===== Records supplied =====

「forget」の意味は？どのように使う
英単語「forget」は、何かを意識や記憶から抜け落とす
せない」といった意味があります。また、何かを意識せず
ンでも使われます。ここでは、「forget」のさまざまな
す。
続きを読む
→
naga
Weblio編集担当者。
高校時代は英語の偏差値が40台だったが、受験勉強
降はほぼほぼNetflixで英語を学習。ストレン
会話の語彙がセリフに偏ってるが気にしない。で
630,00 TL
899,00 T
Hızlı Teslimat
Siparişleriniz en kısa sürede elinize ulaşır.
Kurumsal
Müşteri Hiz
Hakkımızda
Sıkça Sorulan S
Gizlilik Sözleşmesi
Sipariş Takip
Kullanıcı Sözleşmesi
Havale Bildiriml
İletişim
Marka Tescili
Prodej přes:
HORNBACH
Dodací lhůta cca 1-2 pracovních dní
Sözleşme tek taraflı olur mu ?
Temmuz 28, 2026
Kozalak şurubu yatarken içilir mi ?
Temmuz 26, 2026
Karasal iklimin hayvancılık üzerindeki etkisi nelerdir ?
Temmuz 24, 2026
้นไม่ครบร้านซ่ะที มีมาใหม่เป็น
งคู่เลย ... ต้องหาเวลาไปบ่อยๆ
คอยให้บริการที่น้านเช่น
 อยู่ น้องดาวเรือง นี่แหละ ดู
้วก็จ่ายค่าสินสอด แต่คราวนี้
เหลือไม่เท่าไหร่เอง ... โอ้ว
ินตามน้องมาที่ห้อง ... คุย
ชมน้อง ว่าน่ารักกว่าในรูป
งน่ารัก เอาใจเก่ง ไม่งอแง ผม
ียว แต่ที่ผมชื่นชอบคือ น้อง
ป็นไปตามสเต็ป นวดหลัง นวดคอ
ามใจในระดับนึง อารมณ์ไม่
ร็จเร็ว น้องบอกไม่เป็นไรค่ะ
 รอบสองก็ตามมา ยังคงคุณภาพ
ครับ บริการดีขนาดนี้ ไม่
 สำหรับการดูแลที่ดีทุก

=====

* **What to work on**:
Show every line above in which the word "Temmuz" is found.

* **Response to this exercise**:
Temmuz 28, 2026
Temmuz 26, 2026
Temmuz 24, 2026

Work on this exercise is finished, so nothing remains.